Des jetons de 1 bitcoin (illustration). — Rick Bowmer/AP/SIPA

Le bitcoin fait les montagnes russes. Après avoir franchi le pallier des 10.000 dollars mardi, il est monté jusqu'à 11.200 dollars mercredi avant de chuter à 9.800 dollars quelques heures plus tard, signe de la nervosité actuelle. Alors que la monnaie virtuelle, dont la capitalisation totale approche désormais les 200 milliards de dollars, a vu son cours multiplié par dix en un an, la question revient de plus en plus: s'agit-il d'une bulle financière? Et personne n'est vraiment d'accord.

Une quantité de bitcoins limitée

Sans existence physique, le bitcoin qui ne valait que quelques centimes en 2009 lors de son lancement, s'appuie sur un système de paiement de pair-à-pair basé sur la technologie dite «blockchain» ou «chaîne de blocs». Il s'échange sur des plateformes spécifiques sur Internet et n'a pas de cours légal. Il n'est pas régi par une banque centrale ou un gouvernement mais par une vaste communauté d'internautes et accepté dans un nombre grandissant de transactions (restaurants, immobilier, etc.).

Surtout, son mystérieux créateur, connu sous le pseudonyme Satoshi Nakamoto, a conçu le système pour qu'une quantité limitée de bitcoins puisse être mise en circulation.

«Actif spéculatif»

«C'est un actif très particulier, par définition spéculatif si l'on regarde l'évolution de son prix», a déclaré mercredi à la chaîne de télévision américaine CNBC le vice-président de la Banque centrale européenne Vitor Constancio. Tout en prédisant d'importantes fluctuations au bitcoin, le dirigeant «ne croit pas qu'elles vont s'étendre à d'autres marchés».

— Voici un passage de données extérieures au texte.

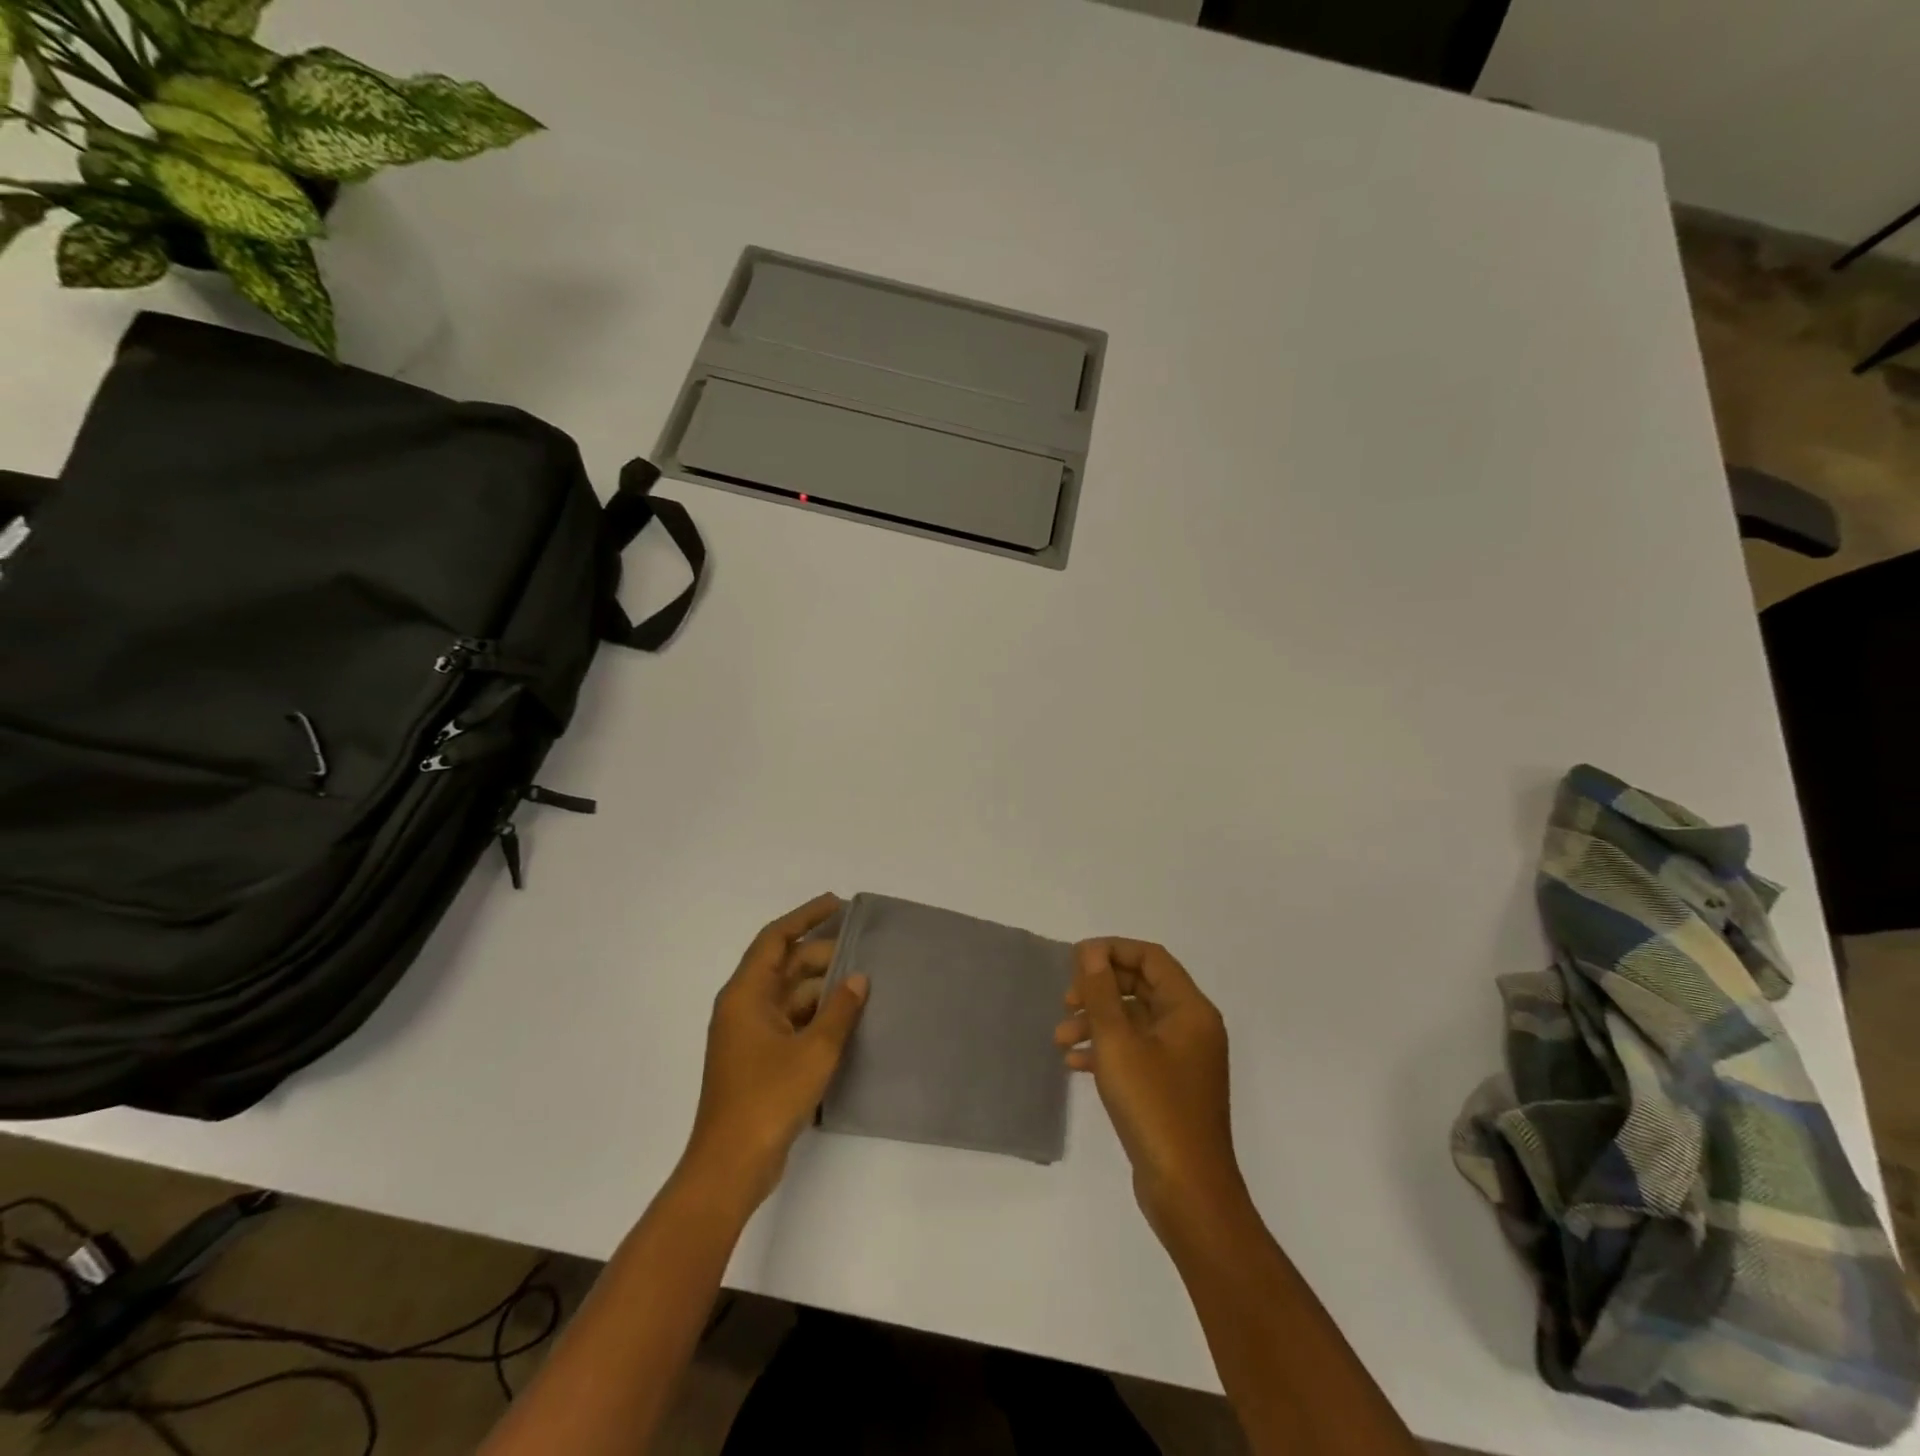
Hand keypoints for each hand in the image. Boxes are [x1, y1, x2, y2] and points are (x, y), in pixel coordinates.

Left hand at [679, 894, 868, 1213]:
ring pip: (791, 996)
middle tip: (865, 952)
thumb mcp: (814, 1050)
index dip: (805, 916)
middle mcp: (745, 1007)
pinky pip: (792, 1021)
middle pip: (786, 966)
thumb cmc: (768, 1098)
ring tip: (864, 984)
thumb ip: (839, 1010)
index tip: (837, 904)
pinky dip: (817, 1016)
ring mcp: (751, 1035)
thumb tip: (858, 979)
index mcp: (746, 994)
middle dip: (823, 956)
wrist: (731, 1165)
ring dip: (823, 989)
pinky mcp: (760, 1059)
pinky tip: (847, 1019)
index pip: (776, 939)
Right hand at [1054, 939, 1245, 1238]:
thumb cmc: (1154, 1107)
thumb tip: (1091, 951)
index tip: (1075, 959)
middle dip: (1100, 989)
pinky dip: (1106, 1050)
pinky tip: (1075, 1064)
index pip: (1151, 958)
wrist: (1188, 1191)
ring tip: (1060, 1038)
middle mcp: (1191, 1027)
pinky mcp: (1170, 1086)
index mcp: (1190, 1009)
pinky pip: (1136, 1051)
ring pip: (1135, 1021)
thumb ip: (1101, 992)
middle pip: (1141, 987)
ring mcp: (1182, 1059)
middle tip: (1066, 1000)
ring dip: (1097, 1022)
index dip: (1112, 950)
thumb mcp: (1118, 1043)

A la mi-septembre, le PDG de la banque JPMorgan, Jamie Dimon, avait estimé que le bitcoin était une «escroquerie» destinée à «imploser», tandis que le patron de Credit Suisse, Tidjane Thiam, avait déclaré récemment que c'était «la définition même d'une bulle». «C'est une bulle et il y a beaucoup de mousse. Ca sera la plus grosse bulle de notre vie», a prévenu Mike Novogratz, gestionnaire de fonds spéculatifs, lors d'une conférence sur la cryptomonnaie mardi à New York.

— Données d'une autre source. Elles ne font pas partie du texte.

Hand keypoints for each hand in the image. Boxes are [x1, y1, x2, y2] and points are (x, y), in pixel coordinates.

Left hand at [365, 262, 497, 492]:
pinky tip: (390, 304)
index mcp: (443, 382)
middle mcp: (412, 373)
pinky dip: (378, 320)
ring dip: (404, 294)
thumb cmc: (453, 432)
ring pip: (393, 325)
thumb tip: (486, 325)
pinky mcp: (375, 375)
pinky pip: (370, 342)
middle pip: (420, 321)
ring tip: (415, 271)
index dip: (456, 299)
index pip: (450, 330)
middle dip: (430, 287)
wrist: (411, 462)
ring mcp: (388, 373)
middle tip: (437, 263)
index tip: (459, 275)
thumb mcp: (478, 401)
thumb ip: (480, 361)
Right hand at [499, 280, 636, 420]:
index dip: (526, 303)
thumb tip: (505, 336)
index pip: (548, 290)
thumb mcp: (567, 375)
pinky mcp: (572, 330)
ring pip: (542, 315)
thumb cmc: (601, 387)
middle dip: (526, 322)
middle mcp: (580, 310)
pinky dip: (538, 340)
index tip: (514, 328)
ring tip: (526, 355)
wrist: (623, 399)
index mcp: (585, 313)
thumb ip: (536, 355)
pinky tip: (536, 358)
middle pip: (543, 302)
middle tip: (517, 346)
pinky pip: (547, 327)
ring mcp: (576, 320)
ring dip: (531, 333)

Le bitcoin devient mainstream

Le cours du bitcoin a été fortement stimulé le mois dernier, après que l'américain CME (Chicago Mercantile Exchange) Group, l'un des plus importants opérateurs boursiers mondiaux, a annoncé fin octobre le lancement prochain de contrats à terme de bitcoins.

Pour ses défenseurs, le bitcoin offre une alternative sécurisée aux devises traditionnelles: le «blockchain» rend les transactions infalsifiables car, afin de modifier une information, il faudrait la changer simultanément chez tous les utilisateurs. Cette caractéristique intéresse fortement le secteur bancaire, où le «blockchain» pourrait ouvrir de nouveaux horizons, simplifier les transactions dématérialisées et générer des économies.

A Wall Street, la banque d'affaires Goldman Sachs envisage également de spéculer dessus pour le compte de ses clients, avait indiqué à l'AFP début octobre une source proche du dossier. Sa rivale JPMorgan Chase s'est également dit «très ouverte» aux monnaies cryptographiques «proprement contrôlées et régulées».

«Je pense qu'on est toujours sur une tendance haussière forte», a indiqué de son côté à l'AFP, Kay Van-Petersen, stratégiste chez Saxo Bank à Singapour. Il prédit ainsi que le bitcoin pourrait valoir entre 50.000 à 100.000 dollars dans les 6 à 18 mois prochains.